Change detection data:
------------------------------------------------

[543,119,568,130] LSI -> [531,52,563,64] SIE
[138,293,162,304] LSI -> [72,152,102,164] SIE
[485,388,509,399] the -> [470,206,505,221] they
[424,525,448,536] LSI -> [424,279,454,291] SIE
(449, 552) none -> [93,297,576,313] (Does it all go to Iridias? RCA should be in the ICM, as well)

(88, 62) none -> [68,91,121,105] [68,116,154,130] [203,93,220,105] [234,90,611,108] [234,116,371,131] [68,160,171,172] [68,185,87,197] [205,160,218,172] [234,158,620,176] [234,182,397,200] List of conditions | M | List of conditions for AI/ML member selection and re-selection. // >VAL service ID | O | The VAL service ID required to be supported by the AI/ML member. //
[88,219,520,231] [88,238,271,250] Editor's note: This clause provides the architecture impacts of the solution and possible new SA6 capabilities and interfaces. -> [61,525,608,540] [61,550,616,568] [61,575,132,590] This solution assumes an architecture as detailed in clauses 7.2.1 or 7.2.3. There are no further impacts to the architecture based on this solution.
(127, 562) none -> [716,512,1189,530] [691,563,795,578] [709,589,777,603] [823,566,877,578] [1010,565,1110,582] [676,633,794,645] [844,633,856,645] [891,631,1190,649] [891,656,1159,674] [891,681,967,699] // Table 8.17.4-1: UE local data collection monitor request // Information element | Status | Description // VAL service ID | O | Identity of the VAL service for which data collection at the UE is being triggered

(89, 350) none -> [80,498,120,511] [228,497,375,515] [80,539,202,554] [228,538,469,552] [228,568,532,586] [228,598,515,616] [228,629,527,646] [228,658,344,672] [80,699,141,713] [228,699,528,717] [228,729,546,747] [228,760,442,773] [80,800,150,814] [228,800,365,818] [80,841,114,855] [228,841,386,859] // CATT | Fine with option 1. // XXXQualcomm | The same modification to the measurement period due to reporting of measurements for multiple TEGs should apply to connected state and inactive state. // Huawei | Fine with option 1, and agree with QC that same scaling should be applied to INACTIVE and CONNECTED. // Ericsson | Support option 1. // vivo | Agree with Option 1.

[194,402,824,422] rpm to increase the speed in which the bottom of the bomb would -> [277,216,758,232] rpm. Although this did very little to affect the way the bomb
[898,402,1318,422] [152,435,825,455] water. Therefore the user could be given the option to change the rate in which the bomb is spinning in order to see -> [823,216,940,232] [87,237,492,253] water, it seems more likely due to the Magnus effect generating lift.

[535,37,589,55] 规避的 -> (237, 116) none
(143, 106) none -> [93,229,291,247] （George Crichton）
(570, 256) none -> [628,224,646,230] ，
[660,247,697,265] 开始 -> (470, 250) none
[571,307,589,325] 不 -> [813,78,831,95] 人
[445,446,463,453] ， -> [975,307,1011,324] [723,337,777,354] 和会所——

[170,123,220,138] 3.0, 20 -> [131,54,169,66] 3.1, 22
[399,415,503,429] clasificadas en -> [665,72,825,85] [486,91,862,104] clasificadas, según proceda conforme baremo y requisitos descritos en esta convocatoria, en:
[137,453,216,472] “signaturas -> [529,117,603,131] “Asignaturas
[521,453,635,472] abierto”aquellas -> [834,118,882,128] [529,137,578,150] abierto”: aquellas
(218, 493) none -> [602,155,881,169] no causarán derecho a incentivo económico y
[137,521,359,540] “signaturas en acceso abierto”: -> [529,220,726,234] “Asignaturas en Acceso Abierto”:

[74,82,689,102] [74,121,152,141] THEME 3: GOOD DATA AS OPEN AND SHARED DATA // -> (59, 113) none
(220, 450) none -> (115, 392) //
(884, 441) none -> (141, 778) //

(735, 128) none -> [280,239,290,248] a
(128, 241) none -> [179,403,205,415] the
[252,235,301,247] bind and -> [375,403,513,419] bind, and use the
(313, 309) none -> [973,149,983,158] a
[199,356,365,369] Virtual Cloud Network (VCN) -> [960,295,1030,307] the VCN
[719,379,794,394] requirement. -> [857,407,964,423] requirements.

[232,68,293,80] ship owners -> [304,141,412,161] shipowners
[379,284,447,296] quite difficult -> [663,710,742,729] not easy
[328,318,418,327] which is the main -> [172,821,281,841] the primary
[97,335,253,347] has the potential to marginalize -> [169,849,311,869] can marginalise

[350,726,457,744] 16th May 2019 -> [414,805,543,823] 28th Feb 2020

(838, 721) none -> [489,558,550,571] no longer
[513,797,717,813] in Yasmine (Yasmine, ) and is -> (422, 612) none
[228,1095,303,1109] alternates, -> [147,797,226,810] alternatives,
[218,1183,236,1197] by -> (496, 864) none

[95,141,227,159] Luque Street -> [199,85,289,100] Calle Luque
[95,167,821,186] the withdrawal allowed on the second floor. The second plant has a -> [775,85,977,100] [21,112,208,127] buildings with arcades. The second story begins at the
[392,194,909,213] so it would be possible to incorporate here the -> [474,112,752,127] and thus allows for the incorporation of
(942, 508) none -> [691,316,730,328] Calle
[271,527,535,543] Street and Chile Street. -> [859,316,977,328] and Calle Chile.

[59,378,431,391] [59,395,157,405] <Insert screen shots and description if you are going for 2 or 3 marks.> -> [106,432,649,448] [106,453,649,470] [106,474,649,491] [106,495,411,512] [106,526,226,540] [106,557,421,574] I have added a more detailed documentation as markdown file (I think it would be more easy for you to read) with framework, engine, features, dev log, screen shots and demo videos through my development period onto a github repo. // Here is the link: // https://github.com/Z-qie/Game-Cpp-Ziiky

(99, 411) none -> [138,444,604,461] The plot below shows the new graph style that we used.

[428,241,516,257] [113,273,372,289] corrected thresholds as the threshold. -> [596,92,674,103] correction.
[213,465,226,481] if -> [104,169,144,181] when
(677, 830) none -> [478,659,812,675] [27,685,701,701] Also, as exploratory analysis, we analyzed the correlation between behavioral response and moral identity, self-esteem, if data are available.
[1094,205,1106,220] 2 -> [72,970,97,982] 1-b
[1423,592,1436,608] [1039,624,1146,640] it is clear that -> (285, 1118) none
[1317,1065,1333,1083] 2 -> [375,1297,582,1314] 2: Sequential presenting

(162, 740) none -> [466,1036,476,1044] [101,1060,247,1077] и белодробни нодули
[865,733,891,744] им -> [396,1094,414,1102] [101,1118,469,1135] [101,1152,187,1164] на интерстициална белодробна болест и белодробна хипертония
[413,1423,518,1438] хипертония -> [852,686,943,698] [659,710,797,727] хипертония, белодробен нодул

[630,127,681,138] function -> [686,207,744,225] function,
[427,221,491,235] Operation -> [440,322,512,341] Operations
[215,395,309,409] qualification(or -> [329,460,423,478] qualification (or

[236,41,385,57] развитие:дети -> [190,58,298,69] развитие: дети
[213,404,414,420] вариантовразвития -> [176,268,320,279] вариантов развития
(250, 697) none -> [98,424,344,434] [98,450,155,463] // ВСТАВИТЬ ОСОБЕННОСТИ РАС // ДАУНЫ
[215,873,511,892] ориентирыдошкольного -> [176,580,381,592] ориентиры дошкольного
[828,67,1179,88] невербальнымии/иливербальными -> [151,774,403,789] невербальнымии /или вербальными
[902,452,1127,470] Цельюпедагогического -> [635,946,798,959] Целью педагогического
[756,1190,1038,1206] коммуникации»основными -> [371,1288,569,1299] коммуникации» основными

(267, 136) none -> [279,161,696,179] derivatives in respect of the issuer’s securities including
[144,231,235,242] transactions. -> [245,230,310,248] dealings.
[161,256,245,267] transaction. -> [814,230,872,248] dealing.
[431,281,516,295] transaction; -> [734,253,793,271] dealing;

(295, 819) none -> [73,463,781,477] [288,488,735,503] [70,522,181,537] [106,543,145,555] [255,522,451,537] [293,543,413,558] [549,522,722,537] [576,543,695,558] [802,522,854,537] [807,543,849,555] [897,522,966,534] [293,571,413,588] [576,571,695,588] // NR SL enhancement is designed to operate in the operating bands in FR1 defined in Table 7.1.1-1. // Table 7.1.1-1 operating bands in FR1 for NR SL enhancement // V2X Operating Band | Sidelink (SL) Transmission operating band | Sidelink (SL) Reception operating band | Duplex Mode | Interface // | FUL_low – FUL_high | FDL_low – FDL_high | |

------------------------------------------------

=== Problem statement ===
Where a line of the records above holds the word "Calle", copy that line.

=== Your solution ===
[95,141,227,159] Luque Street -> [199,85,289,100] Calle Luque
(942, 508) none -> [691,316,730,328] Calle
[271,527,535,543] Street and Chile Street. -> [859,316,977,328] and Calle Chile.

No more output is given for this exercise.